In einer kurzfristig anberaumten Kampfkandidatur stimmten 390 Delegierte (59,27 Prozent) für den früheren Bundestags-Vizepräsidenten. Strack-Zimmermann erhielt 259 Stimmen.
Er werde alles tun, damit die Landtagswahlen im September in Ostdeutschland für die FDP erfolgreich verlaufen, sagte Kubicki nach seiner Wahl. In Mecklenburg-Vorpommern und Sachsen-Anhalt sitzen die Freien Demokraten noch in den Landtagen, in Magdeburg gehören sie sogar der Landesregierung an. In allen Umfragen liegt die FDP aktuell aber klar unter fünf Prozent.
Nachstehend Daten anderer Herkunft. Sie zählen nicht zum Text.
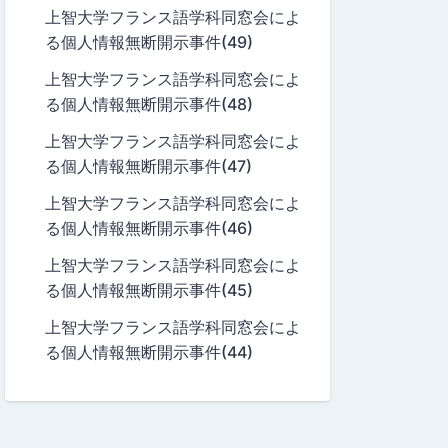
上智大学フランス語学科同窓会によ
る個人情報無断開示事件(49)
上智大学フランス語学科同窓会によ
る個人情報無断開示事件(48)
上智大学フランス語学科同窓会によ
る個人情報無断開示事件(47)
上智大学フランス語学科同窓会によ
る個人情報無断開示事件(46)
上智大学フランス語学科同窓会によ
る個人情報無断開示事件(45)
上智大学フランス語学科同窓会によ
る個人情報無断開示事件(44)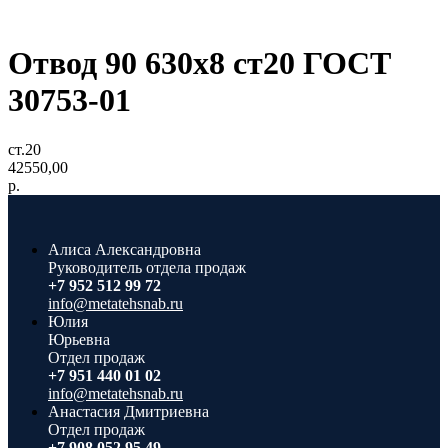
Отвод 90 630х8 ст20 ГОСТ
30753-01
ст.20
42550,00
р.
Алиса Александровна
Руководитель отдела продаж
+7 952 512 99 72
info@metatehsnab.ru
Юлия
Юрьевна
Отдел продаж
+7 951 440 01 02
info@metatehsnab.ru
Анастасия Дмитриевна
Отдел продаж
+7 908 052 95 49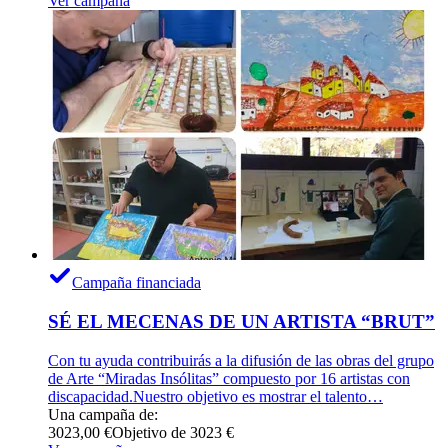
Ver campaña
Campaña financiada
SÉ EL MECENAS DE UN ARTISTA “BRUT”
Con tu ayuda contribuirás a la difusión de las obras del grupo
de Arte “Miradas Insólitas” compuesto por 16 artistas con
discapacidad.Nuestro objetivo es mostrar el talento…
Una campaña de:
3023,00 €
Objetivo de 3023 €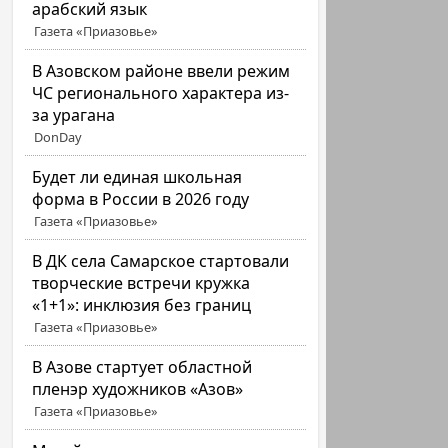
арабский язык
Газета «Приазовье»
В Азовском районе ввели режим
ЧС регионального характера из-
за урагана
DonDay
Будет ли единая школьная
форма в России в 2026 году
Газета «Приазовье»
В ДК села Самарское стартовали
творческие встречи кружка
«1+1»: инклюзия без границ
Газета «Приазовье»
В Азове стартует областной
пленэр художников «Азов»
Газета «Приазовье»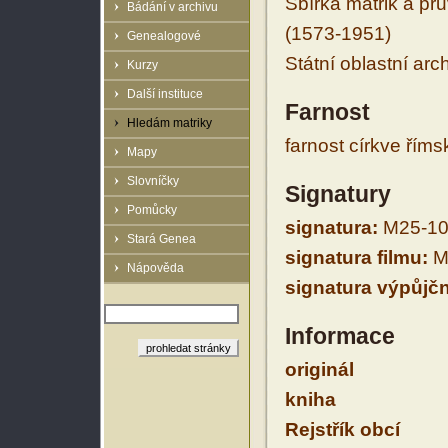
Sbírka matrik a prů
Bádání v archivu
(1573-1951)
Genealogové
Státní oblastní arc
Kurzy
Další instituce
Farnost
Hledám matriky
farnost církve řím
Mapy
Slovníčky
Signatury
Pomůcky
signatura:
M25-10
Stará Genea
signatura filmu:
M
Nápověda
signatura výpůjčn
Informace
originál
kniha
Rejstřík obcí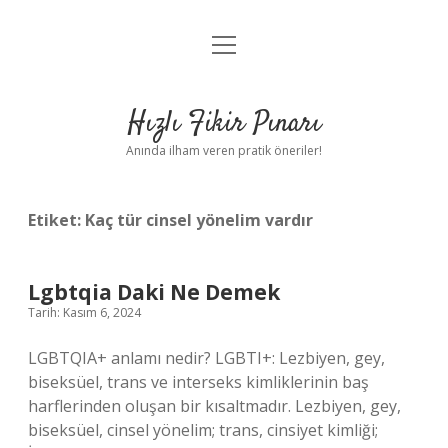
menüyü
Anasayfa
aç
Gizlilik Politikası
Hızlı Fikir Pınarı
Yasal Uyarı
Anında ilham veren pratik öneriler!
Hakkımızda
Etiket:
Kaç tür cinsel yönelim vardır
Lgbtqia Daki Ne Demek
Tarih: Kasım 6, 2024
LGBTQIA+ anlamı nedir? LGBTI+: Lezbiyen, gey,
biseksüel, trans ve interseks kimliklerinin baş
harflerinden oluşan bir kısaltmadır. Lezbiyen, gey,
biseksüel, cinsel yönelim; trans, cinsiyet kimliği;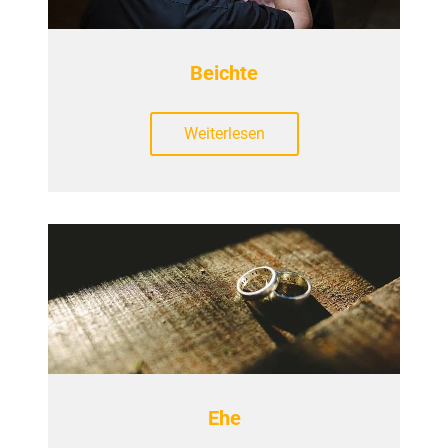
Beichte
Weiterlesen
Ehe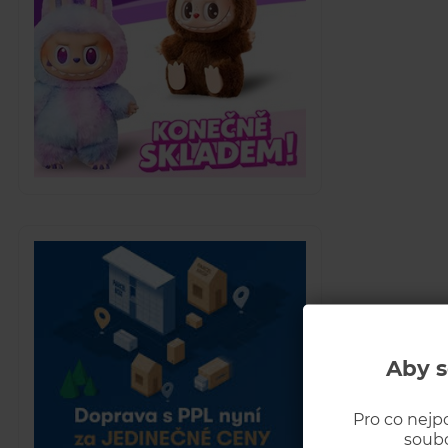
Aby s
Pro co nejp
soubo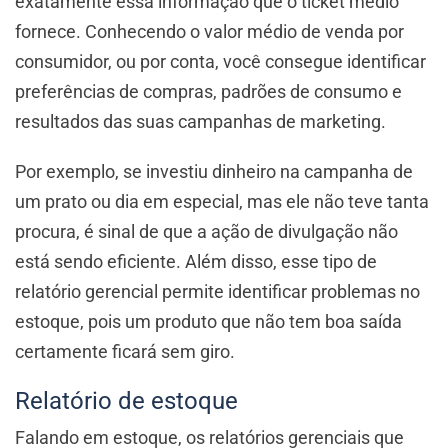
exatamente essa informação que o ticket médio
fornece. Conhecendo o valor médio de venda por
consumidor, ou por conta, você consegue identificar
preferências de compras, padrões de consumo e
resultados das suas campanhas de marketing.
Por exemplo, se investiu dinheiro na campanha de
um prato ou dia em especial, mas ele não teve tanta
procura, é sinal de que a ação de divulgação não
está sendo eficiente. Além disso, esse tipo de
relatório gerencial permite identificar problemas no
estoque, pois um produto que não tem boa saída
certamente ficará sem giro.
Relatório de estoque
Falando em estoque, os relatórios gerenciais que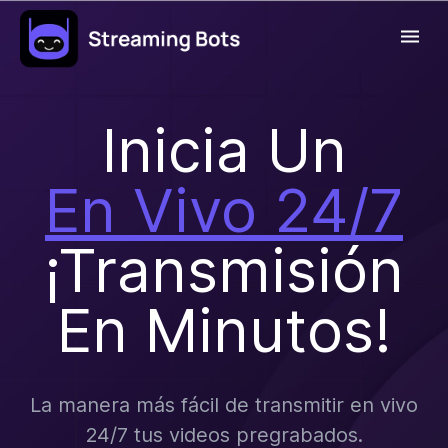
Inicia Un
En Vivo 24/7
¡transmisión
En Minutos!
La manera más fácil de transmitir en vivo
24/7 tus videos pregrabados.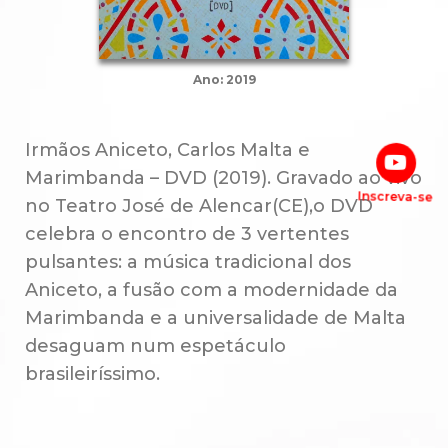
Ano: 2019
Irmãos Aniceto, Carlos Malta e
Marimbanda – DVD (2019). Gravado ao vivo
Inscreva-se
no Teatro José de Alencar(CE),o DVD
celebra o encontro de 3 vertentes
pulsantes: a música tradicional dos
Aniceto, a fusão com a modernidade da
Marimbanda e a universalidade de Malta
desaguam num espetáculo
brasileiríssimo.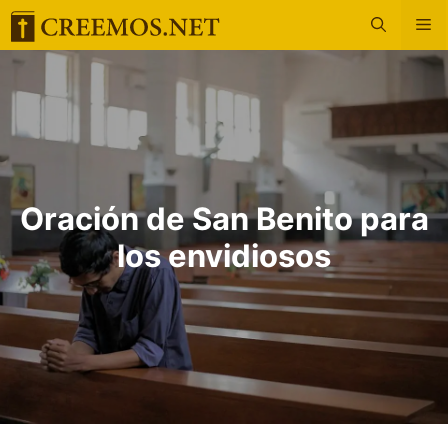
Saltar
M
al
contenido
Oración de San Benito para
los envidiosos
Der Schleswig-Holsteiner Kubicki, von Beruf Rechtsanwalt, ist seit 55 Jahren in der FDP aktiv. Er will die Partei, die in den meisten Regierungen der Bonner Republik mit am Kabinettstisch saß, mit einem schärferen wirtschaftlichen Profil zurück zum Erfolg führen. Der 74-Jährige tritt die Nachfolge des erfolglosen Ex-Fraktionschefs Christian Dürr an, der nur ein Jahr an der Spitze der sogenannten Liberalen stand.